SUPPLIED RECORDS below:

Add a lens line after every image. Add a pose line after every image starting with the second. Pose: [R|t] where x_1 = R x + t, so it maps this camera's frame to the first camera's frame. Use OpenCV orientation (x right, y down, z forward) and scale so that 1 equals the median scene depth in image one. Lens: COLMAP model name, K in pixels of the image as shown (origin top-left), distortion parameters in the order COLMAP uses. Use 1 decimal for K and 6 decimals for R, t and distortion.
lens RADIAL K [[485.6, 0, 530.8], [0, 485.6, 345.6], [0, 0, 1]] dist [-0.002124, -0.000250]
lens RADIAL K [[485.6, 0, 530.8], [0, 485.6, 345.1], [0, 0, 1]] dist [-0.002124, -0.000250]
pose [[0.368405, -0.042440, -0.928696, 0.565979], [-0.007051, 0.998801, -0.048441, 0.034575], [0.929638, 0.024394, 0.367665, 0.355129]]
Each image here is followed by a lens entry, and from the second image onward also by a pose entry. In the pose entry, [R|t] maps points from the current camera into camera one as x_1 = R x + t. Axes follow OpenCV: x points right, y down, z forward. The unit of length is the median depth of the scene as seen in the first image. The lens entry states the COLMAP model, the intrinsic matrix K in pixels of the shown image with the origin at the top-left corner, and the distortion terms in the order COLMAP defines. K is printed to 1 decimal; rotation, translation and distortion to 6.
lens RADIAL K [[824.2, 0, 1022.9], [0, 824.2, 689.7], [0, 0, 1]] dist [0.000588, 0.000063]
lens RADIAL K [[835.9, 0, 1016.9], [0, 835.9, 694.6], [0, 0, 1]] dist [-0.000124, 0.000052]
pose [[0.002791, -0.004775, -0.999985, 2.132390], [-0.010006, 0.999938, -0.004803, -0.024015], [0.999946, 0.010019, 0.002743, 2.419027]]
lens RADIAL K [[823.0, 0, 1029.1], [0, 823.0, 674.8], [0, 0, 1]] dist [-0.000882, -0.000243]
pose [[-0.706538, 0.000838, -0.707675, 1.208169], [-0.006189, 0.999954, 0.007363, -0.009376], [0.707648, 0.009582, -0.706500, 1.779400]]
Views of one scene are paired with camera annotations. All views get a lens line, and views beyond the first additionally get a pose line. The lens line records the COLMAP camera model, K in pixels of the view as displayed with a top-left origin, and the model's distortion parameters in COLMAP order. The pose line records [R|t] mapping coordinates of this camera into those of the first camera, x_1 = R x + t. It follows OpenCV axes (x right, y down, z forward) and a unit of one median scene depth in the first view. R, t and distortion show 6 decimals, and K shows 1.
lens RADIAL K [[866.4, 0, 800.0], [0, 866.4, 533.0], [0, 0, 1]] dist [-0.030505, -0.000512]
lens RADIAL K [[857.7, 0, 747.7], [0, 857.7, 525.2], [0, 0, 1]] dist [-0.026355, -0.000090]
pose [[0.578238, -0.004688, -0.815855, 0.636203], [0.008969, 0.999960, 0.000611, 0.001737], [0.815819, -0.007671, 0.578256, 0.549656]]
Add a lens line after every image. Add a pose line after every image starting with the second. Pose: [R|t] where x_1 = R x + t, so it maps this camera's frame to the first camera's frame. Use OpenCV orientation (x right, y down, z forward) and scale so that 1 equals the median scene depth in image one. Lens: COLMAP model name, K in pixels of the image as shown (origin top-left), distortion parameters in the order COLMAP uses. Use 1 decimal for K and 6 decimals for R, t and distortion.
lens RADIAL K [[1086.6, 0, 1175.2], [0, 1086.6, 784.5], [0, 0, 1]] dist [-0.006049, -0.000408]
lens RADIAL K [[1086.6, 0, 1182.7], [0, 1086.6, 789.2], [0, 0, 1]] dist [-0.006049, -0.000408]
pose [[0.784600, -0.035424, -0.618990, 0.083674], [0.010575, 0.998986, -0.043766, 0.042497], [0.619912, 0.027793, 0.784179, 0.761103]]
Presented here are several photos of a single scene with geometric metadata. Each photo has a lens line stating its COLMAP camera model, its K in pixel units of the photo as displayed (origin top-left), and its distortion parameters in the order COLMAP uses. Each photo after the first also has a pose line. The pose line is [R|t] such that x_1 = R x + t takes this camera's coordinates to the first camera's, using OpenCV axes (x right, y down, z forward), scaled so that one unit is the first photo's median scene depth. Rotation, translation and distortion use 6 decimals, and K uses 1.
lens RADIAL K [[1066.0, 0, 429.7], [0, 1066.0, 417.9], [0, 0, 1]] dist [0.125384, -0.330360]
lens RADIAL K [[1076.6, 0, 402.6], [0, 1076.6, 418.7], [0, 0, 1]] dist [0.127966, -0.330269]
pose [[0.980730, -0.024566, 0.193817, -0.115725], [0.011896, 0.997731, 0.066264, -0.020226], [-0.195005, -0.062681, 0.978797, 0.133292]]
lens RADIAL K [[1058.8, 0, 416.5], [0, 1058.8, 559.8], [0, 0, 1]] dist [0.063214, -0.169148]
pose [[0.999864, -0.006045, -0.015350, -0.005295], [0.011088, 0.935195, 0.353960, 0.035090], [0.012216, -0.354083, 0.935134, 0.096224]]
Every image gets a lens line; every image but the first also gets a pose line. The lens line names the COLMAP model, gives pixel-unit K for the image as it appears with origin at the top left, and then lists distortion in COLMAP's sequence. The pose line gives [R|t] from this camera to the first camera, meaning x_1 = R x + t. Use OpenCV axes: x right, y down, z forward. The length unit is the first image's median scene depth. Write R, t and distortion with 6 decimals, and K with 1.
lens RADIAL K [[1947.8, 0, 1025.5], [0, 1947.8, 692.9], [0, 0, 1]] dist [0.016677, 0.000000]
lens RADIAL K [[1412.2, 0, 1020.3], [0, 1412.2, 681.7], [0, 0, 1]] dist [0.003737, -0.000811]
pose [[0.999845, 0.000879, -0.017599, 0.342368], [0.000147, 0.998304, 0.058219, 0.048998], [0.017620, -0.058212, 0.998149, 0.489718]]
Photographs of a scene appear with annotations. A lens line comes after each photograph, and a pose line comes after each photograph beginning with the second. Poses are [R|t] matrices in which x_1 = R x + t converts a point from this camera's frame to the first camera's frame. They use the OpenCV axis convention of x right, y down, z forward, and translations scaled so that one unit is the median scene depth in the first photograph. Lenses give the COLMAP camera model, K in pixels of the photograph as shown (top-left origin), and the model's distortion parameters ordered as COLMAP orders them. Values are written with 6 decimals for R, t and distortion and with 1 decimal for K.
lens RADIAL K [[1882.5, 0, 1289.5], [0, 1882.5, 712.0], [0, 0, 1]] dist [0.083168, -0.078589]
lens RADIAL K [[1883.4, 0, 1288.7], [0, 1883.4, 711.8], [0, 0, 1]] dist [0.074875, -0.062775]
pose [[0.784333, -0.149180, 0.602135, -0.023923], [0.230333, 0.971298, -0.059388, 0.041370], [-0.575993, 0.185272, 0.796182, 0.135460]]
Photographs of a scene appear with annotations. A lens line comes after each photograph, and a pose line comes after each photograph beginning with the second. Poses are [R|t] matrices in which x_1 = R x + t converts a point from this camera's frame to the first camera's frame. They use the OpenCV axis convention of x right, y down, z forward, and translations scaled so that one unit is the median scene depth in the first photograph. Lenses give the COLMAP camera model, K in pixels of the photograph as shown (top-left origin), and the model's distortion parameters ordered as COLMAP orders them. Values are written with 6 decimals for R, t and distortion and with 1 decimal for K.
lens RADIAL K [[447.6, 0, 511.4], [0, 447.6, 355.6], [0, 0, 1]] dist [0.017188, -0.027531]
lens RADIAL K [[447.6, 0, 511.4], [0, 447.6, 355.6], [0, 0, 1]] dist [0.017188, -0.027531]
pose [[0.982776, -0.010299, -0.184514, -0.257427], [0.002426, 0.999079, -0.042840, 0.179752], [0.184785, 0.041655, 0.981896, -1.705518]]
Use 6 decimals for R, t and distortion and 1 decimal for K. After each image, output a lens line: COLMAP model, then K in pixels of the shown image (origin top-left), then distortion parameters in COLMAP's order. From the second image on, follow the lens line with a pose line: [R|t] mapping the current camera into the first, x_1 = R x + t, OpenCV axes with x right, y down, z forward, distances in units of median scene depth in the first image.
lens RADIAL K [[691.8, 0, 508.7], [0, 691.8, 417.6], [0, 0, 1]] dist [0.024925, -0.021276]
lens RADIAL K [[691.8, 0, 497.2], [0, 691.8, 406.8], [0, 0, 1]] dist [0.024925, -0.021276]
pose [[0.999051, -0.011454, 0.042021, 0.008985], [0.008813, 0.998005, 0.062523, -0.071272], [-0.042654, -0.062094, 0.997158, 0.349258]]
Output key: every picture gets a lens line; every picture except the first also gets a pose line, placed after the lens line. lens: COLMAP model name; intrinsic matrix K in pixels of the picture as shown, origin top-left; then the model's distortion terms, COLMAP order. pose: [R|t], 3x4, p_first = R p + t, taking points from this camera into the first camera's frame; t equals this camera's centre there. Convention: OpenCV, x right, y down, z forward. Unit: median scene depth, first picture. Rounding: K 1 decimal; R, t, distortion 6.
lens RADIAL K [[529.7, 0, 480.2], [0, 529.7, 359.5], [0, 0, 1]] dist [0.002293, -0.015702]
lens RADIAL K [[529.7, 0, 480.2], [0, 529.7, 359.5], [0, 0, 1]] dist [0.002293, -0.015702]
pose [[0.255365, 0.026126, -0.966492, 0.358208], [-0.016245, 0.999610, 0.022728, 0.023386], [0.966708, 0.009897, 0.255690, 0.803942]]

End of SUPPLIED RECORDS.

WHAT IS EXPECTED: Update the material from its start through the line with "0.009582, -0.706500, 1.779400]]", changing "lens line" to "intrinsics line" and leaving all else as it is. Return only those lines.

TASK SOLUTION:
Add a intrinsics line after every image. Add a pose line after every image starting with the second. Pose: [R|t] where x_1 = R x + t, so it maps this camera's frame to the first camera's frame. Use OpenCV orientation (x right, y down, z forward) and scale so that 1 equals the median scene depth in image one. Lens: COLMAP model name, K in pixels of the image as shown (origin top-left), distortion parameters in the order COLMAP uses. Use 1 decimal for K and 6 decimals for R, t and distortion.
lens RADIAL K [[485.6, 0, 530.8], [0, 485.6, 345.6], [0, 0, 1]] dist [-0.002124, -0.000250]
lens RADIAL K [[485.6, 0, 530.8], [0, 485.6, 345.1], [0, 0, 1]] dist [-0.002124, -0.000250]
pose [[0.368405, -0.042440, -0.928696, 0.565979], [-0.007051, 0.998801, -0.048441, 0.034575], [0.929638, 0.024394, 0.367665, 0.355129]]
Each image here is followed by a lens entry, and from the second image onward also by a pose entry. In the pose entry, [R|t] maps points from the current camera into camera one as x_1 = R x + t. Axes follow OpenCV: x points right, y down, z forward. The unit of length is the median depth of the scene as seen in the first image. The lens entry states the COLMAP model, the intrinsic matrix K in pixels of the shown image with the origin at the top-left corner, and the distortion terms in the order COLMAP defines. K is printed to 1 decimal; rotation, translation and distortion to 6.
lens RADIAL K [[824.2, 0, 1022.9], [0, 824.2, 689.7], [0, 0, 1]] dist [0.000588, 0.000063]
lens RADIAL K [[835.9, 0, 1016.9], [0, 835.9, 694.6], [0, 0, 1]] dist [-0.000124, 0.000052]
pose [[0.002791, -0.004775, -0.999985, 2.132390], [-0.010006, 0.999938, -0.004803, -0.024015], [0.999946, 0.010019, 0.002743, 2.419027]]
lens RADIAL K [[823.0, 0, 1029.1], [0, 823.0, 674.8], [0, 0, 1]] dist [-0.000882, -0.000243]
pose [[-0.706538, 0.000838, -0.707675, 1.208169], [-0.006189, 0.999954, 0.007363, -0.009376], [0.707648, 0.009582, -0.706500, 1.779400]]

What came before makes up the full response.